* RECORDS SHOWN:
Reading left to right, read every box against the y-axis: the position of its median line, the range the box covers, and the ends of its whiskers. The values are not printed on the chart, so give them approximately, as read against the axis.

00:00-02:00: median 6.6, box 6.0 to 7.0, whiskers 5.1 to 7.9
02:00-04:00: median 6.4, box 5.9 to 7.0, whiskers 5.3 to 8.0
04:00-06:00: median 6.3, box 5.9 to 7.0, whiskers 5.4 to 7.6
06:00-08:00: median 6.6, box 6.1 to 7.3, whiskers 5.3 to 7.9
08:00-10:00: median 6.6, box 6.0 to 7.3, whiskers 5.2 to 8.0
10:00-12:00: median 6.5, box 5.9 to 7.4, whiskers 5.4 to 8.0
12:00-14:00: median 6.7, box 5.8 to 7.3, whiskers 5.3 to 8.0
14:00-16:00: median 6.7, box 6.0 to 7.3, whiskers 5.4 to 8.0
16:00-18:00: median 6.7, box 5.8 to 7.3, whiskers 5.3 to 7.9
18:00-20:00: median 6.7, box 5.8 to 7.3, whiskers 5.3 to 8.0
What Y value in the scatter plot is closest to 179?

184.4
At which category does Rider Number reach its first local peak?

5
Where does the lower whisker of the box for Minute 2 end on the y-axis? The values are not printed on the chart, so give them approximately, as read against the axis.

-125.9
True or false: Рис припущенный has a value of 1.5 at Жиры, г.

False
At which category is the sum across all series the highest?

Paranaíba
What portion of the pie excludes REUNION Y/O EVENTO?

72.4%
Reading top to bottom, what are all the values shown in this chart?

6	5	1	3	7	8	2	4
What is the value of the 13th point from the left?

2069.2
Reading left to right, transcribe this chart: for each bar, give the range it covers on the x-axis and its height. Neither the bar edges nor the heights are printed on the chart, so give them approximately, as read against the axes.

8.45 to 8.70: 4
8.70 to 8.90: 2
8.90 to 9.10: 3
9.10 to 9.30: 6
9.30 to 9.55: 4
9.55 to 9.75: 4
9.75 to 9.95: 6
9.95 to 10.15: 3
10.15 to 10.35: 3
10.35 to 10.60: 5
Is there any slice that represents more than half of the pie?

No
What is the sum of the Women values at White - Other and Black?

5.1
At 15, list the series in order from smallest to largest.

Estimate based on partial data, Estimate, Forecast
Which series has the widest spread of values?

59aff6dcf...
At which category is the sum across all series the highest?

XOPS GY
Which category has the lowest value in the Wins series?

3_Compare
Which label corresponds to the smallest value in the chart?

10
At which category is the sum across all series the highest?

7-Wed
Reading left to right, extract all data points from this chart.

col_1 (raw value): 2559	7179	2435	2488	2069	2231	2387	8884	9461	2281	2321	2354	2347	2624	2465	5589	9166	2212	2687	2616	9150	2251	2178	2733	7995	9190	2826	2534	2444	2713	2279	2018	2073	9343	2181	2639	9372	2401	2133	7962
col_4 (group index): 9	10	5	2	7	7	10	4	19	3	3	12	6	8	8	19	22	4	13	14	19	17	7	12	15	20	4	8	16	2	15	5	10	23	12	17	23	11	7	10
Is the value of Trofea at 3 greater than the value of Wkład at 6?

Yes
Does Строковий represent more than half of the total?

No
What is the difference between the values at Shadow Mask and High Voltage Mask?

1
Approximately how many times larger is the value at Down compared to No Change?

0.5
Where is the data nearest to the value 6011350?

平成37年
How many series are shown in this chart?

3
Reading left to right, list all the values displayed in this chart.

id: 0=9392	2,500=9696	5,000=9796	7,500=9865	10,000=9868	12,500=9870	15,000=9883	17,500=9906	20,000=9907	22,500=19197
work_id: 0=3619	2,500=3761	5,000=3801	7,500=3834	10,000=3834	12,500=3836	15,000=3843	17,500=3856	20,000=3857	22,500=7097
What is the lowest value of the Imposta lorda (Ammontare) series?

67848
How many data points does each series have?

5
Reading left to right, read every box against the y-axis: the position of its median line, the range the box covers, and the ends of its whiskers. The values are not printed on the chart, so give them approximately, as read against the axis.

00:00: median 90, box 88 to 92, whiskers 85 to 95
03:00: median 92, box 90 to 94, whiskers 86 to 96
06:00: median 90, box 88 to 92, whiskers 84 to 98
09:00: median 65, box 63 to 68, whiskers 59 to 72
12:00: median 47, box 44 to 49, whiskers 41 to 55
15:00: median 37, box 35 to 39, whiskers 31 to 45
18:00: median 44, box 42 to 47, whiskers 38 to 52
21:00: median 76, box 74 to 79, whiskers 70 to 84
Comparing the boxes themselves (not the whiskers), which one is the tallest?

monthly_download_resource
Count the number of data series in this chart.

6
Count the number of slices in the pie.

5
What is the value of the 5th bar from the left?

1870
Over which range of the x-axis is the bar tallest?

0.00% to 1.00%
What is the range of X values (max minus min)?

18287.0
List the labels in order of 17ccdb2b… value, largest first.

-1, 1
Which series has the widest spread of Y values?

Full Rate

* WHAT IS EXPECTED: Could you render the whole listing above as a numbered list, one entry per line, with the blank lines left out?

* SOLUTION TO THIS PROBLEM:
1. Reading left to right, read every box against the y-axis: the position of its median line, the range the box covers, and the ends of its whiskers. The values are not printed on the chart, so give them approximately, as read against the axis.
2. 00:00-02:00: median 6.6, box 6.0 to 7.0, whiskers 5.1 to 7.9
3. 02:00-04:00: median 6.4, box 5.9 to 7.0, whiskers 5.3 to 8.0
4. 04:00-06:00: median 6.3, box 5.9 to 7.0, whiskers 5.4 to 7.6
5. 06:00-08:00: median 6.6, box 6.1 to 7.3, whiskers 5.3 to 7.9
6. 08:00-10:00: median 6.6, box 6.0 to 7.3, whiskers 5.2 to 8.0
7. 10:00-12:00: median 6.5, box 5.9 to 7.4, whiskers 5.4 to 8.0
8. 12:00-14:00: median 6.7, box 5.8 to 7.3, whiskers 5.3 to 8.0
9. 14:00-16:00: median 6.7, box 6.0 to 7.3, whiskers 5.4 to 8.0
10. 16:00-18:00: median 6.7, box 5.8 to 7.3, whiskers 5.3 to 7.9
11. 18:00-20:00: median 6.7, box 5.8 to 7.3, whiskers 5.3 to 8.0
12. What Y value in the scatter plot is closest to 179?
13. 184.4
14. At which category does Rider Number reach its first local peak?
15. 5
16. Where does the lower whisker of the box for Minute 2 end on the y-axis? The values are not printed on the chart, so give them approximately, as read against the axis.
17. -125.9
18. True or false: Рис припущенный has a value of 1.5 at Жиры, г.
19. False
20. At which category is the sum across all series the highest?
21. Paranaíba
22. What portion of the pie excludes REUNION Y/O EVENTO?
23. 72.4%
24. Reading top to bottom, what are all the values shown in this chart?
25. 6	5	1	3	7	8	2	4
26. What is the value of the 13th point from the left?
27. 2069.2
28. Reading left to right, transcribe this chart: for each bar, give the range it covers on the x-axis and its height. Neither the bar edges nor the heights are printed on the chart, so give them approximately, as read against the axes.
29. 8.45 to 8.70: 4
30. 8.70 to 8.90: 2
31. 8.90 to 9.10: 3
32. 9.10 to 9.30: 6
33. 9.30 to 9.55: 4
34. 9.55 to 9.75: 4
35. 9.75 to 9.95: 6
36. 9.95 to 10.15: 3
37. 10.15 to 10.35: 3
38. 10.35 to 10.60: 5
39. Is there any slice that represents more than half of the pie?
40. No
41. What is the sum of the Women values at White - Other and Black?
42. 5.1
43. At 15, list the series in order from smallest to largest.
44. Estimate based on partial data, Estimate, Forecast
45. Which series has the widest spread of values?
46. 59aff6dcf...
47. At which category is the sum across all series the highest?
48. XOPS GY
49. Which category has the lowest value in the Wins series?
50. 3_Compare
51. Which label corresponds to the smallest value in the chart?
52. 10
53. At which category is the sum across all series the highest?
54. 7-Wed
55. Reading left to right, extract all data points from this chart.
56. col_1 (raw value): 2559	7179	2435	2488	2069	2231	2387	8884	9461	2281	2321	2354	2347	2624	2465	5589	9166	2212	2687	2616	9150	2251	2178	2733	7995	9190	2826	2534	2444	2713	2279	2018	2073	9343	2181	2639	9372	2401	2133	7962
57. col_4 (group index): 9	10	5	2	7	7	10	4	19	3	3	12	6	8	8	19	22	4	13	14	19	17	7	12	15	20	4	8	16	2	15	5	10	23	12	17	23	11	7	10
58. Is the value of Trofea at 3 greater than the value of Wkład at 6?
59. Yes
60. Does Строковий represent more than half of the total?
61. No
62. What is the difference between the values at Shadow Mask and High Voltage Mask?
63. 1
64. Approximately how many times larger is the value at Down compared to No Change?
65. 0.5
66. Where is the data nearest to the value 6011350?
67. 平成37年
68. How many series are shown in this chart?
69. 3
70. Reading left to right, list all the values displayed in this chart.
71. id: 0=9392	2,500=9696	5,000=9796	7,500=9865	10,000=9868	12,500=9870	15,000=9883	17,500=9906	20,000=9907	22,500=19197
72. work_id: 0=3619	2,500=3761	5,000=3801	7,500=3834	10,000=3834	12,500=3836	15,000=3843	17,500=3856	20,000=3857	22,500=7097
73. What is the lowest value of the Imposta lorda (Ammontare) series?
74. 67848
75. How many data points does each series have?
76. 5
77. Reading left to right, read every box against the y-axis: the position of its median line, the range the box covers, and the ends of its whiskers. The values are not printed on the chart, so give them approximately, as read against the axis.
78. 00:00: median 90, box 88 to 92, whiskers 85 to 95
79. 03:00: median 92, box 90 to 94, whiskers 86 to 96
80. 06:00: median 90, box 88 to 92, whiskers 84 to 98
81. 09:00: median 65, box 63 to 68, whiskers 59 to 72
82. 12:00: median 47, box 44 to 49, whiskers 41 to 55
83. 15:00: median 37, box 35 to 39, whiskers 31 to 45
84. 18:00: median 44, box 42 to 47, whiskers 38 to 52
85. 21:00: median 76, box 74 to 79, whiskers 70 to 84
86. Comparing the boxes themselves (not the whiskers), which one is the tallest?
87. monthly_download_resource
88. Count the number of data series in this chart.
89. 6
90. Count the number of slices in the pie.
91. 5
92. What is the value of the 5th bar from the left?
93. 1870
94. Over which range of the x-axis is the bar tallest?
95. 0.00% to 1.00%
96. What is the range of X values (max minus min)?
97. 18287.0
98. List the labels in order of 17ccdb2b… value, largest first.
99. -1, 1
100. Which series has the widest spread of Y values?
101. Full Rate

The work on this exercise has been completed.